Martino talked about how compliance officers have to be licensed, saying the Board is looking for a “throat to choke” and find the one person to hold responsible. As a former gaming regulator for 10 years, he said he appreciates the position the Board is in. “They were probably making the best decision to reflect well on the industry and the integrity of the state, as well as uphold their responsibilities.”
Martino said his licensing requirement won’t change the culture of compliance and feels strongly about what they’re doing at MGM. On the margins it might affect his risk tolerance, but those with a red or green light will be treated the same.
Since the fine from the Gaming Control Board, Martino said they have added staffing. MGM has about 100 employees working on compliance from suspicious activity reporting to know your customer and Title 31 audits. He sits in on every conversation about banning a customer.

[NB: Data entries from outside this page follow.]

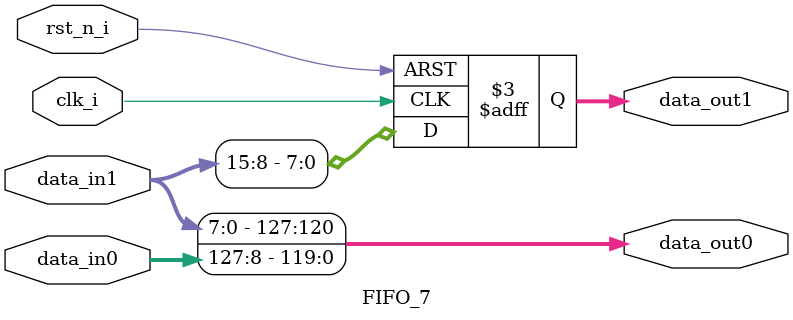
<source format=v>
module FIFO_7 (
    input               clk_i    ,
    input               rst_n_i  ,
    input  wire [127:0] data_in0 ,
    input  wire [ 15:0] data_in1 ,
    output wire [127:0] data_out0,
    output reg  [  7:0] data_out1
);

    always@(posedge clk_i or negedge rst_n_i)
        begin
            if(!rst_n_i)
                begin
                    data_out1 <= 0;
                end
            else
                begin
                    data_out1 <= data_in1[15:8];
                end
        end

    assign data_out0 = { data_in1[7:0] , data_in0[127:8] };

endmodule


</source>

“We never had a culture where we were running yellow lights,” Martino said. “We were getting information on sources of funds, including tax returns. If we don’t know the sources of funds, we won’t clear people to play at our properties. I don’t think the risk is changing. But the number of SARS (Suspicious Activity Reports) we’re filing is increasing. We had to embrace enhanced software or AI, which we hadn’t done before, to make sure we’re more efficient.”

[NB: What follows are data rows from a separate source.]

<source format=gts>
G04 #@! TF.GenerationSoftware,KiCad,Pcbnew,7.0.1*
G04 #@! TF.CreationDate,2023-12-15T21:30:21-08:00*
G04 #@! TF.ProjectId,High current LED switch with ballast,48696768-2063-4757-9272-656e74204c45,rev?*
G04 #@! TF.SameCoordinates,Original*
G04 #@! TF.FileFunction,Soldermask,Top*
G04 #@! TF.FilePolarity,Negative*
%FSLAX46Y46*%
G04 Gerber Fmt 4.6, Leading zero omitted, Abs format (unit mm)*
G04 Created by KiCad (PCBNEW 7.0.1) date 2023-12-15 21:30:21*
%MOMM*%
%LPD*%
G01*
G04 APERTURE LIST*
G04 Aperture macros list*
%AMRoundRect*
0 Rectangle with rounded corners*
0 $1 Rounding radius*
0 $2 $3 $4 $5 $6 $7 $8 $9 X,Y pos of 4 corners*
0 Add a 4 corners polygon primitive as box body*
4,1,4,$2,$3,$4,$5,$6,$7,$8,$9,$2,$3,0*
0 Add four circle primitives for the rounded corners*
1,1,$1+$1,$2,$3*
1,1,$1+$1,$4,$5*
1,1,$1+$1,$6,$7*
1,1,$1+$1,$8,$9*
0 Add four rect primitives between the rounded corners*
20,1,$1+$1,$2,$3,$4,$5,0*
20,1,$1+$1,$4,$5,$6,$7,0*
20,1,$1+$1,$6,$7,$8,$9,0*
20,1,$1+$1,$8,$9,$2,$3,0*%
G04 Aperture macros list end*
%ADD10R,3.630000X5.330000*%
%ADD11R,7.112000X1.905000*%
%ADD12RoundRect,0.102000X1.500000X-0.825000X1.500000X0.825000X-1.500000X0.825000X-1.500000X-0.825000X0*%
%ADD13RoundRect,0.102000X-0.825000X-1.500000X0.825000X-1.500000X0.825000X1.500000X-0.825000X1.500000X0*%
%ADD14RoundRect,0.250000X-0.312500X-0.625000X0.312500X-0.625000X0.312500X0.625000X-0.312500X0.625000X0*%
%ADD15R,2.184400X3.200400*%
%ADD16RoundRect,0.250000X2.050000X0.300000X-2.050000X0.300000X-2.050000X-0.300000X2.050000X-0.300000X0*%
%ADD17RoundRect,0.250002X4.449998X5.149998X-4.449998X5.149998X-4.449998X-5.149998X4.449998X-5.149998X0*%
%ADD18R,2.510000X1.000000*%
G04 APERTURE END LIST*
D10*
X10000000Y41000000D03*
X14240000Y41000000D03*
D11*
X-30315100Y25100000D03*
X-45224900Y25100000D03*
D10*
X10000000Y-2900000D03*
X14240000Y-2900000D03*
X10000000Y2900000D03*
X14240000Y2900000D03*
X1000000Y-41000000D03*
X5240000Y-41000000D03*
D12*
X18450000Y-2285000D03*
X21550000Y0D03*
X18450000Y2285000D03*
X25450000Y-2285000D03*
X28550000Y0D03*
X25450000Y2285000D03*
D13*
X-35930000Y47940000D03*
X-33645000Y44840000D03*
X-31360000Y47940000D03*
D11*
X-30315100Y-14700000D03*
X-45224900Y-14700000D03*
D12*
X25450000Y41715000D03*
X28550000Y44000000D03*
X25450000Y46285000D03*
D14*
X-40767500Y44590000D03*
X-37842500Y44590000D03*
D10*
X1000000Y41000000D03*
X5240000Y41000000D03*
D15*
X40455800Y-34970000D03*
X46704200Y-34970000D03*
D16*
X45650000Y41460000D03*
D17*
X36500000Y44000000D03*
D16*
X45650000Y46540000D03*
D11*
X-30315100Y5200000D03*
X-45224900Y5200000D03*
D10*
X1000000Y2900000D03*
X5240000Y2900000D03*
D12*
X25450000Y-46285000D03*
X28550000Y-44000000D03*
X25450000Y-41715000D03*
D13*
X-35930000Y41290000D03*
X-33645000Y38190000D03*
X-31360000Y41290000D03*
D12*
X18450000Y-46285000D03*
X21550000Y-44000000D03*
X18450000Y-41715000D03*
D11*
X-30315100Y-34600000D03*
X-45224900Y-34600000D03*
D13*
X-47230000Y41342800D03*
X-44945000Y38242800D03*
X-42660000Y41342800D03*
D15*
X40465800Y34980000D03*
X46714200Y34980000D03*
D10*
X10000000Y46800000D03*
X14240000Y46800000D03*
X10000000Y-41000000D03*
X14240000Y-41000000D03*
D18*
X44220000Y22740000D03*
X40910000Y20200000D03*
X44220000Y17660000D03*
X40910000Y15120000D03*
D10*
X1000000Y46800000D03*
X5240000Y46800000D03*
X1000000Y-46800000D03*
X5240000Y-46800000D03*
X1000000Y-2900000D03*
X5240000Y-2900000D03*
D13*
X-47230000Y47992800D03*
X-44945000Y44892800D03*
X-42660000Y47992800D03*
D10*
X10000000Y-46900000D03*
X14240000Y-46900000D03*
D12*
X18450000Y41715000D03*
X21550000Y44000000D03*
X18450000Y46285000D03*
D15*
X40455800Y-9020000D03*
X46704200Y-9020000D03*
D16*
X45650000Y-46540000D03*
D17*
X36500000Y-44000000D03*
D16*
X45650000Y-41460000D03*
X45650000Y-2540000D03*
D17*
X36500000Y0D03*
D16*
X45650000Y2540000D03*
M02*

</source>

Barley said things are happening at the federal level that will change their approach, including a whistleblower provision in the AML Act of 2020. If someone notices anything improper, they can get up to 30% of any fine of more than $1 million. That encourages employees to report to outside entities rather than an internal hotline.
Martino told the audience that MGM paid $15.5 million in fines between the state and federal governments for AML-related violations involving Nix, who played at the MGM Grand and Cosmopolitan. That case led to former MGM Grand President Scott Sibella pleading guilty for failing to notify to federal officers that illegal gamblers were playing at the casino.

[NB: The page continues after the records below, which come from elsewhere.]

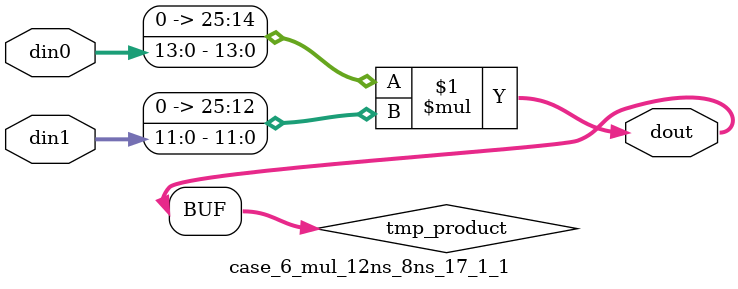
<source format=v>

`timescale 1 ns / 1 ps

 (* use_dsp = "no" *)  module case_6_mul_12ns_8ns_17_1_1(din0, din1, dout);
parameter ID = 1;
parameter NUM_STAGE = 0;
parameter din0_WIDTH = 14;
parameter din1_WIDTH = 12;
parameter dout_WIDTH = 26;

input [din0_WIDTH - 1 : 0] din0; 
input [din1_WIDTH - 1 : 0] din1; 
output [dout_WIDTH - 1 : 0] dout;

wire signed [dout_WIDTH - 1 : 0] tmp_product;
























assign tmp_product = $signed({1'b0, din0}) * $signed({1'b0, din1});











assign dout = tmp_product;





















endmodule

</source>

“We had a property president who was (allegedly) placing wagers with a bookie coming out of California and who was also a customer at the MGM Grand,” Martino said. “He comped him and they were going on trips together. He wasn’t a particularly high player who would have gotten on our radar, but a property president placing wagers with the bookie knew what he was doing. He was caught on a wiretap saying he didn’t want to report it to compliance, because if he did, he knew he would no longer have the bookie as a customer. Why the property president felt like he had to place wagers with a bookie rather than walk down the street to Caesars, we’ll never know.”
Martino, who has been with MGM for about a decade, said people are banned all the time. He cited Bowyer, the bookie for the interpreter of baseball player Shohei Ohtani, in 2018. They couldn’t determine his source of funds.
“You can’t pay $15.5 million in fines and say you can’t find anything to improve,” Martino said. “Policies and procedures needed to be sharpened.”
Martino said what was happening between the casino marketing department and compliance was more on an informal basis, but it’s formalized now. They also do more profiles on top cash customers. “We continue to work on it to make sure we have the appropriate culture of compliance and right tone at the top and that if people know something is going on that isn’t right about a player or employee, they reach out to us.”
Morales said the Fontainebleau is planning for AML audits year-round and following articles and enforcement memos to build into their program. They’re trying to gauge the culture of compliance within the company to ensure they understand how important it is.
Akiyama pointed out that Wynn was subject to a non-prosecution agreement with the federal government and forfeited $130 million for using unlicensed business money-moving services, which were organized by casino marketing employees. He said he now meets monthly with the casino marketing group to communicate relevant matters, including regulatory changes.